Australia's Chief Medical Officer Paul Kelly on Friday declared that "nothing is off the table" in order to make up for a shortfall in Covid-19 vaccines.

Kelly urged Australians to remain confident in the country's coronavirus vaccine rollout after use of the AstraZeneca-Oxford jab was limited, reports Xinhua news agency.

Kelly and Prime Minister Scott Morrison announced on Thursday evening that access to the AstraZeneca-Oxford vaccine, which Australia has acquired 53.8 million doses of, would be limited for citizens under the age of 50 on the advice of medical regulators.

It came after the European Medicines Agency (EMA) advised that "very rare cases of blood clots" were a side effect of the vaccine.

Kelly on Friday said he understood that the announcement could undermine confidence in vaccines but reassured Australians that authorities were working to secure additional doses of safer jabs.

"Of course something like the announcements overnight can affect vaccine confidence," he told the Australian Broadcasting Corporation (ABC).

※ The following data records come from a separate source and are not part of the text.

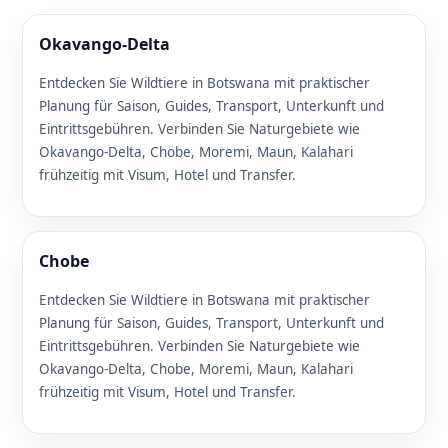
Okavango-Delta
Entdecken Sie Wildtiere in Botswana mit praktischer
Planung für Saison, Guides, Transport, Unterkunft und
Eintrittsgebühren. Verbinden Sie Naturgebiete wie
Okavango-Delta, Chobe, Moremi, Maun, Kalahari
frühzeitig mit Visum, Hotel und Transfer.
Chobe
Entdecken Sie Wildtiere in Botswana mit praktischer
Planung für Saison, Guides, Transport, Unterkunft und
Eintrittsgebühren. Verbinden Sie Naturgebiete wie
Okavango-Delta, Chobe, Moremi, Maun, Kalahari
frühzeitig mit Visum, Hotel und Transfer.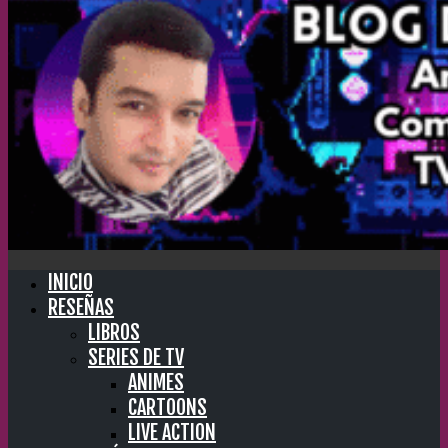
INICIO
RESEÑAS
LIBROS
SERIES DE TV
ANIMES
CARTOONS
LIVE ACTION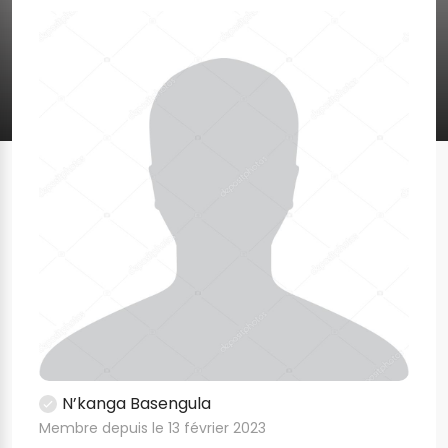
N’kanga Basengula
Membre depuis le 13 février 2023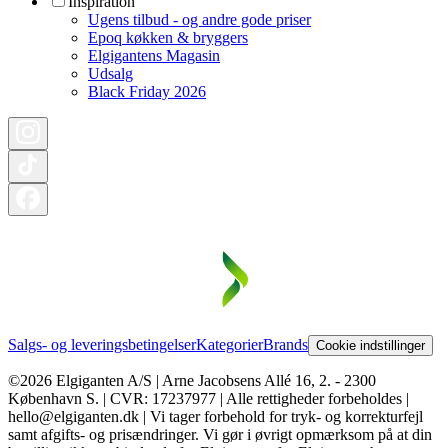
Inspiration
Ugens tilbud - og andre gode priser
Epoq køkken & bryggers
Elgigantens Magasin
Udsalg
Black Friday 2026
Salgs- og leveringsbetingelser
Kategorier
Brands
Cookie indstillinger
©2026 Elgiganten A/S | Arne Jacobsens Allé 16, 2. - 2300
København S. | CVR: 17237977 | Alle rettigheder forbeholdes |
hello@elgiganten.dk | Vi tager forbehold for tryk- og korrekturfejl
samt afgifts- og prisændringer. Vi gør i øvrigt opmærksom på at din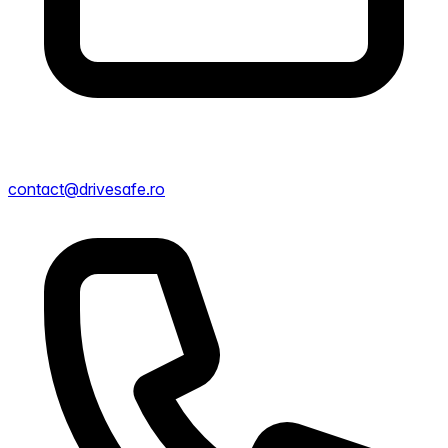
contact@drivesafe.ro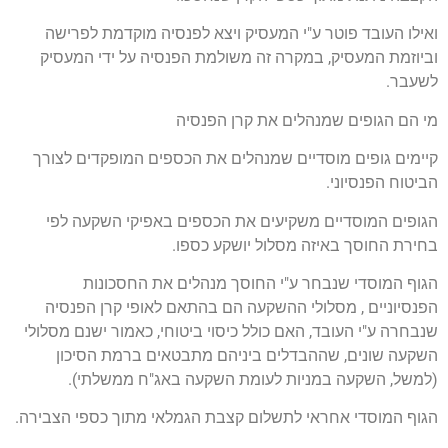
ואילו העובד פוטר ע"י המעסיק ויצא לפנסיה מוקדמת לפרישה
וביוזמת המעסיק, במקרה זה משולמת הפנסיה על ידי המעסיק
לשעבר.
מי הם הגופים שמנהלים את קרן הפנסיה
קיימים גופים מוסדיים שמנהלים את הכספים המופקדים לצורך
הביטוח הפנסיוני.
הגופים המוסדיים משקיעים את הכספים באפיקי השקעה לפי
בחירת החוסך באיזה מסלול יושקע כספו.
הגוף המוסדי שנבחר ע"י החוסך מנהלים את החסכונות
הפנסיוניים , מסלולי ההשקעה הם בהתאם לאופי קרן הפנסיה
שנבחרה ע"י העובד, האם כולל כיסוי ביטוחי, כאמור ישנם מסלולי
השקעה שונים, שההבדלים ביניהם מתבטאים ברמת הסיכון
(למשל, השקעה במניות לעומת השקעה באג"ח ממשלתי).
הגוף המוסדי אחראי לתשלום קצבת הגמלאי מתוך כספי הצבירה.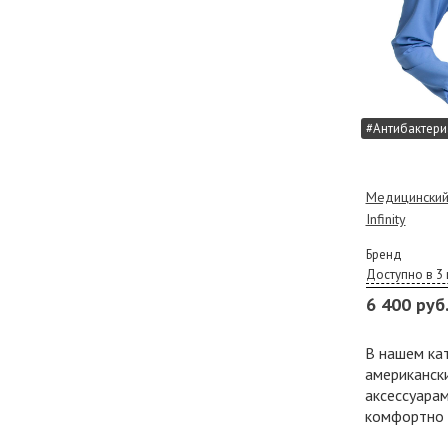
#Антибактери
Медицинский
Infinity
Бренд
Доступно в 3 
6 400 руб
В нашем ка
американски
аксессуарам
комфортно д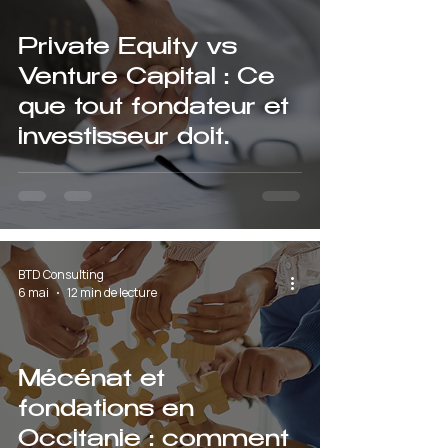
Private Equity vs
Venture Capital : Ce
que tout fondateur et
investisseur doit
absolument savoir
BTD Consulting
6 mai
12 min de lecture
Mécénat et
fondations en
Occitanie : comment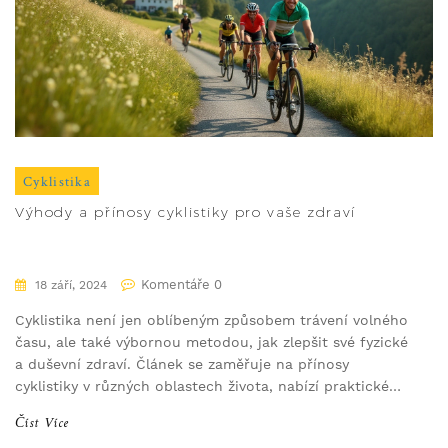
Cyklistika
Výhody a přínosy cyklistiky pro vaše zdraví
Komentáře 0
18 září, 2024
Cyklistika není jen oblíbeným způsobem trávení volného
času, ale také výbornou metodou, jak zlepšit své fyzické
a duševní zdraví. Článek se zaměřuje na přínosy
cyklistiky v různých oblastech života, nabízí praktické
tipy pro začátečníky a zdůrazňuje, proč stojí za to
Číst Více
zařadit tento sport do své denní rutiny.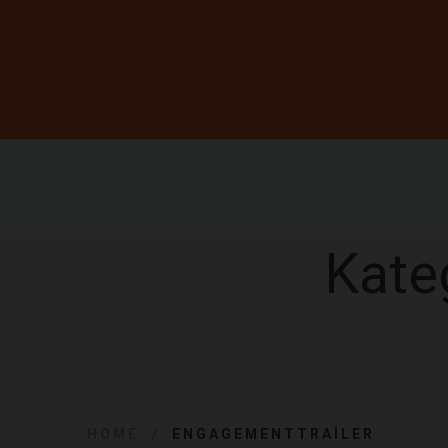
Kate
HOME
ENGAGEMENTTRAILER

"The important thing is for the Australian public to know that as soon as we've known something, as soon as our expert advice from the Australian Technical Advisory Group on Immunisation (ATAGI) gives us the guidance on immunisation, we went out (and informed the public).

"We've made this preference for not using AstraZeneca in the under 50s on the basis of that safety concern but ... I would really urge people to make sure that they are lining up when their turn comes to get the appropriate vaccine."

Kelly and Morrison said that the Pfizer vaccine, which Australia has only 10 million doses of, is "preferred" for adults under 50 who have not already received their first dose of the AstraZeneca vaccine.

Thursday night's announcement is the latest in a series of significant blows to Australia's vaccine rollout, which has been delayed by supply issues.

On Thursday, Australia surpassed 1 million vaccine doses administered.

In January the government promised that 4 million people would be vaccinated by the end of March.

Kelly told the ABC that "nothing is off the table" as the government seeks to address vaccine shortfalls, flagging a deal with Moderna.

The federal government has previously agreed to acquire 51 million doses of Novavax's vaccine, which has not yet been approved for use by the Therapeutic Goods Administration (TGA).

"We are looking at all of those options right now. We know that Novavax, we have 51 million doses on order, but that is not yet approved by the TGA," Kelly said.

"The TGA will absolutely expedite that matter. And as soon as Novavax is ready to supply to Australia we will be going through those processes."

Despite Thursday's announcement that use of the AstraZeneca vaccine will be limited, biotechnology company CSL, which was contracted by the government to manufacture 50 million doses locally, said it would continue to produce it.

"CSL remains committed to meeting its contracted arrangements with the Australian government and AstraZeneca for locally produced AstraZeneca COVID-19 vaccines," the company said in a statement on Friday.